### What you have to do
List every news outlet that the article on social media risks names as having covered Briskman's dismissal.

### Text for analysis
----
Social Media Risks: Our Latest Example…

By now you may have seen it, and some people probably even support it: the picture of a cyclist on the side of the road in Virginia, giving the middle finger to the Trump presidential motorcade as it whizzed by her.  

Little did that cyclist know, she would soon give Corporate America yet another lesson in the challenges of modern social media policy.

The woman, Juli Briskman, gained her fame because a news photographer snapped a picture of her obscene gesture on a Saturday afternoon. The photo quickly went viral. Briskman even posted it on her Facebook page for a while.

Come Monday morning, Briskman informed the HR department of her employer, Akima Corp. Neither the photo itself, nor Briskman’s posting of it on her Facebook page, made any reference to the company—but executives at the company, which does considerable business as a government contractor, didn’t like the message Briskman’s gesture sent regardless. On Tuesday they fired her.

As a question of policy and discipline, Akima is on stable ground. It had a social media policy, which Briskman violated. Virginia is an employment at-will state, which gives companies wide discretion to fire employees without specific cause. What’s more, political views do not put employees in a protected class akin to religion or race. Akima had everything in proper place to fire an employee for inappropriate behavior after hours.

So while Akima and Briskman will fade into history soon enough, compliance officers should consider larger lessons here about how social media affects corporate policy, conduct, and discipline.

First, prepare your Code of Conduct and policy manual. Yes, it’s legal to discipline an employee for behavior off the job that might reflect poorly on the business overall. It can also be wise and necessary. But disciplining an employee for an offense like Briskman’s—an offense rooted in her political views—is a delicate matter. A clear policy, that employees know and understand, can help the company with turbulence to come.

Second, turbulence will come. Briskman’s dismissal attracted a wave of media attention, from the Washington Post, CNBC, New York Times, and elsewhere. Briskman also accused Akima of political favoritism: another mid-level executive had been ranting on Facebook about “f—king libtards,” she claimed, and his Facebook page did clearly connect him to their employer Akima. But he was only told to remove the offending posts, where she was fired.

The challenge with social media is that everything is immediate; everything is widespread. Worse, everything is also documentable, in the sense that with a quick search on Google or Twitter, you can find three or four examples to support whatever case you want to make—which, for most people, is enough to convince them they are right. Then they will argue against you, loudly, and assume you are wrong.

In our polarized political age, that’s going to place enormous strains on corporate ethics and compliance functions. We will see more “whataboutism,” as employees accused of misconduct claim that you’re ignoring an equally egregious offense somewhere else. We’ll see more outside scrutiny of internal decisions. Even when a company is on sound legal and logical ground (which Akima was), that won’t lessen the ordeal of following through on decisions.
----
Source records
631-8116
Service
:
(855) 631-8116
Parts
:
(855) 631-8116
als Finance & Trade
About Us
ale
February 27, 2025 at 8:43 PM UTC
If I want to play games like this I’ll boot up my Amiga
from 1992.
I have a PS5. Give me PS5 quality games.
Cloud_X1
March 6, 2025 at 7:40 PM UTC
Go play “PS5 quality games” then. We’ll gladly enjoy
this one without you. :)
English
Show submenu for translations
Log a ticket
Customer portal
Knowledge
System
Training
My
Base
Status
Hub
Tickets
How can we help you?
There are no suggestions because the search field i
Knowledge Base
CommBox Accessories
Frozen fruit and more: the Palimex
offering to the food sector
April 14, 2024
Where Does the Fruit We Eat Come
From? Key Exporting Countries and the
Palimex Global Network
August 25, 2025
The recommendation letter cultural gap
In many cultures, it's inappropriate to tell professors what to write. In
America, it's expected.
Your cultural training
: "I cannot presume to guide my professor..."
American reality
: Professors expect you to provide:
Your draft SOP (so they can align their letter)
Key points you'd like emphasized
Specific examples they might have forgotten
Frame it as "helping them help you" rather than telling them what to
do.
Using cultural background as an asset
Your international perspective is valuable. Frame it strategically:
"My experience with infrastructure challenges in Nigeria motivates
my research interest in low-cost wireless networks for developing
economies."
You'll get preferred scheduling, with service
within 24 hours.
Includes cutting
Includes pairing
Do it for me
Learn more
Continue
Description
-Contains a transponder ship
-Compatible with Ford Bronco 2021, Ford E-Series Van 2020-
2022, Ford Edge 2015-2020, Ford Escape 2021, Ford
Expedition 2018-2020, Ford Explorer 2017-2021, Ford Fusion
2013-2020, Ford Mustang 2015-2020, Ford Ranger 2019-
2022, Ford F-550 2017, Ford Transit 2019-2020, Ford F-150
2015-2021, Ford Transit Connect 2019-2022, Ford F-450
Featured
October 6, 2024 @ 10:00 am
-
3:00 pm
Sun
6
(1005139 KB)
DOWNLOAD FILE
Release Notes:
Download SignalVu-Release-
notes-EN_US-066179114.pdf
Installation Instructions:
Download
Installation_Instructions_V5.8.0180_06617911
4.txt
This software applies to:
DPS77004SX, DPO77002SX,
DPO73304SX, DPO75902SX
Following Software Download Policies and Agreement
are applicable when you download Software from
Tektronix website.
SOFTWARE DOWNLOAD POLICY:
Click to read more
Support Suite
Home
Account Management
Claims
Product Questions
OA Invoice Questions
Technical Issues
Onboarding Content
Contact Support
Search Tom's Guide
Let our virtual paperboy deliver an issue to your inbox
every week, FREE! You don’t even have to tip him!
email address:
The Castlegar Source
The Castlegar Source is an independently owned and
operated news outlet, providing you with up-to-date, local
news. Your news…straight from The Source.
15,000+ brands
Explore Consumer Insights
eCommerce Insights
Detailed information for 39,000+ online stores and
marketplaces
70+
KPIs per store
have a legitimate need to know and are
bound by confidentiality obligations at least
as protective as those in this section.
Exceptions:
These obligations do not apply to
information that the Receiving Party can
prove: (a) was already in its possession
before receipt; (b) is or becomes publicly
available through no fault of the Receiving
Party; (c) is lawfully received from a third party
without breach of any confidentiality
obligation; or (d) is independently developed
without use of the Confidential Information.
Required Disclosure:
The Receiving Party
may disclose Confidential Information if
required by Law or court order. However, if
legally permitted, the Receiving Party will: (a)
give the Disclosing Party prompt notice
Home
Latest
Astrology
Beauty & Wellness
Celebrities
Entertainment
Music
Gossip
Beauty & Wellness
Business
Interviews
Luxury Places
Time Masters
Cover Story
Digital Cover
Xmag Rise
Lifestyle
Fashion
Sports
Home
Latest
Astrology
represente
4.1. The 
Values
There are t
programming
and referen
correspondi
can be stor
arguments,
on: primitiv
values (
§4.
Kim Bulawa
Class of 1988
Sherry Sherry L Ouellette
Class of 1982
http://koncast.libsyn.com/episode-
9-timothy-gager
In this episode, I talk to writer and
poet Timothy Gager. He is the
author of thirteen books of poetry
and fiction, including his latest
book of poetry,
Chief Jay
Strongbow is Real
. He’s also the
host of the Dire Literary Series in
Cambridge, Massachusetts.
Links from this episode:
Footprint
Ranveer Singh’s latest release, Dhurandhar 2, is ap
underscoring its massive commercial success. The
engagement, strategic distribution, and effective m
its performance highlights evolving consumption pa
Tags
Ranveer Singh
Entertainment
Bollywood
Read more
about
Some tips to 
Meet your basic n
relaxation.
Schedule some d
----
### Problem solution
Washington Post, CNBC, New York Times